DATA RECORDS:

◆ ◆ ◆ ◆ ◆

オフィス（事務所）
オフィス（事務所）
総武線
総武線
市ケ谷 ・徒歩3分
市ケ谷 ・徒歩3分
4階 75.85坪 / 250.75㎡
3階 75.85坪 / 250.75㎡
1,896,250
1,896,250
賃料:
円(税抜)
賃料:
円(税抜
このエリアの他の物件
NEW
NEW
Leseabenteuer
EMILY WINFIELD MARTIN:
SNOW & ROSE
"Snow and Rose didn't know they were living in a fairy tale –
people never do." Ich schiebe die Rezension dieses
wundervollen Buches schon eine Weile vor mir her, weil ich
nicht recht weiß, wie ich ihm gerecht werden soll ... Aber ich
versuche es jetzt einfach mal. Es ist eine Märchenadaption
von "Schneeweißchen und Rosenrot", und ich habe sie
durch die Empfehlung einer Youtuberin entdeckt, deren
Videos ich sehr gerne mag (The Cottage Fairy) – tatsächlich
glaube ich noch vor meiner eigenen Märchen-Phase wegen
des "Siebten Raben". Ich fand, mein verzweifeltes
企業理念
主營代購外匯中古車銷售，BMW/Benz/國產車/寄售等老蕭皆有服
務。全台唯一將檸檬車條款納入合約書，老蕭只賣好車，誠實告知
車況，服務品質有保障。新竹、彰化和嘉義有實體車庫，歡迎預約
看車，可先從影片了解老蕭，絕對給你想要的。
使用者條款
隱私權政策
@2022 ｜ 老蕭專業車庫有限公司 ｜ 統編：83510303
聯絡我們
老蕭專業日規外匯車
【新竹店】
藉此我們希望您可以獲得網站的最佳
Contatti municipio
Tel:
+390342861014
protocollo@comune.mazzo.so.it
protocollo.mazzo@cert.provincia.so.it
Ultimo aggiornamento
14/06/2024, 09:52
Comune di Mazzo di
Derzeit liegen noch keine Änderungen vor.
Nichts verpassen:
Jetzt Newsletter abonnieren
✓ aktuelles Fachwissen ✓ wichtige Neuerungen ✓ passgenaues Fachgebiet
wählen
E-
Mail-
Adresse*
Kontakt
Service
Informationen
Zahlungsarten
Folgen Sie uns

◆ ◆ ◆ ◆ ◆

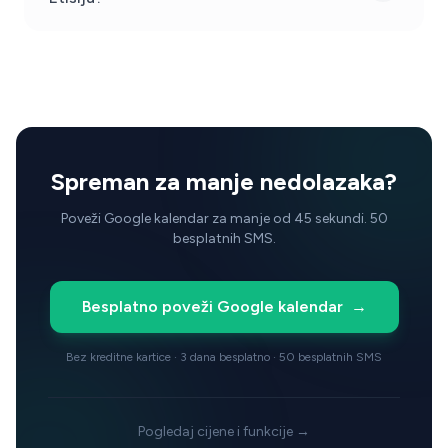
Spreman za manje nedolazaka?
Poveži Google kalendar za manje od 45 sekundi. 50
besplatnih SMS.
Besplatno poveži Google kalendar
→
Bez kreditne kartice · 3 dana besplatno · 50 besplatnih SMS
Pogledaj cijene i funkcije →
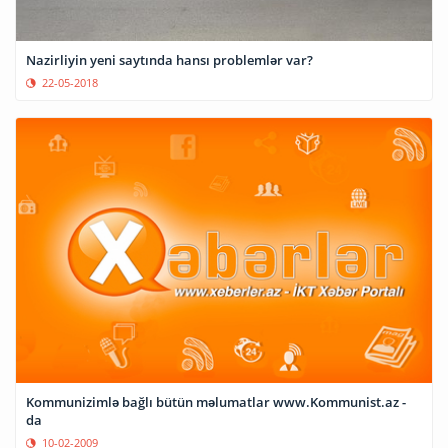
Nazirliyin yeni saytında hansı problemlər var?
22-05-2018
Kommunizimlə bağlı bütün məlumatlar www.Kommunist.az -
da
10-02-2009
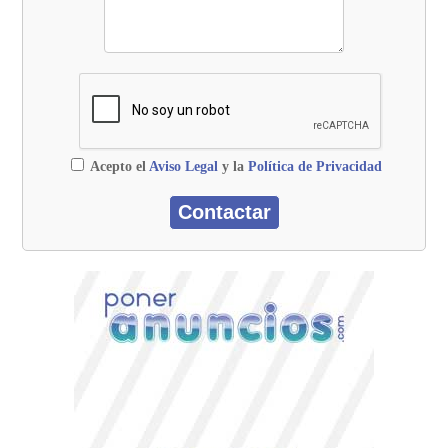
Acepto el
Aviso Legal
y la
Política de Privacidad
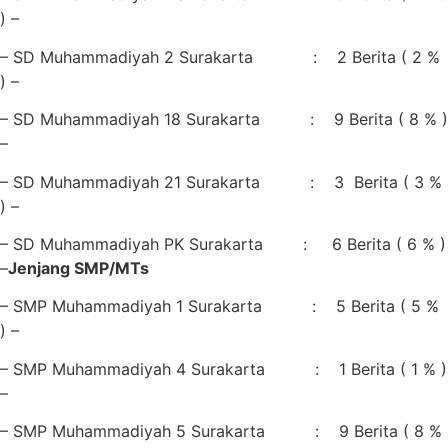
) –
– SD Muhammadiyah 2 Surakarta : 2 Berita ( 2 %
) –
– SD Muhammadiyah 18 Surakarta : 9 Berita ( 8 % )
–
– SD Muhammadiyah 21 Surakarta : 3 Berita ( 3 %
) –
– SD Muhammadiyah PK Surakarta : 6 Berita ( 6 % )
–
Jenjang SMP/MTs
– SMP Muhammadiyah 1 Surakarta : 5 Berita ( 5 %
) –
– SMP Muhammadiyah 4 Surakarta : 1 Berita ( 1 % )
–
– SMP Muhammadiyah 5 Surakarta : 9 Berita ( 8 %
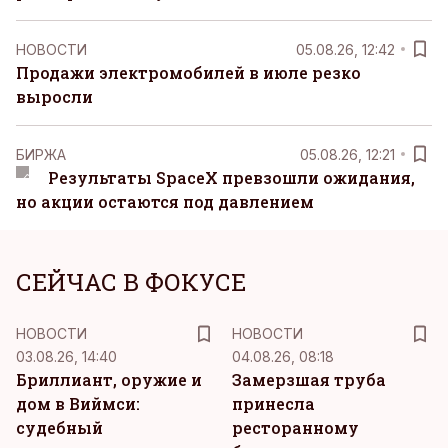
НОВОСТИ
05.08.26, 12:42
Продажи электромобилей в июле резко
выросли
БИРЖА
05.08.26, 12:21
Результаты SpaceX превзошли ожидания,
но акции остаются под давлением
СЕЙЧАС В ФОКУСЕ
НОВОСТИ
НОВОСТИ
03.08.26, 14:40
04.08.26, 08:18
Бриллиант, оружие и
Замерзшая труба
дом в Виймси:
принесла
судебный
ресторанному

◆ ◆ ◆ ◆ ◆

AIM OF THE TASK: Select every line in the listing above that contains the word "Surakarta", matching its case exactly.

ANSWER SECTION:
– SD Muhammadiyah 2 Surakarta : 2 Berita ( 2 %
– SD Muhammadiyah 18 Surakarta : 9 Berita ( 8 % )
– SD Muhammadiyah 21 Surakarta : 3 Berita ( 3 %
– SD Muhammadiyah PK Surakarta : 6 Berita ( 6 % )
– SMP Muhammadiyah 1 Surakarta : 5 Berita ( 5 %
– SMP Muhammadiyah 4 Surakarta : 1 Berita ( 1 % )
– SMP Muhammadiyah 5 Surakarta : 9 Berita ( 8 %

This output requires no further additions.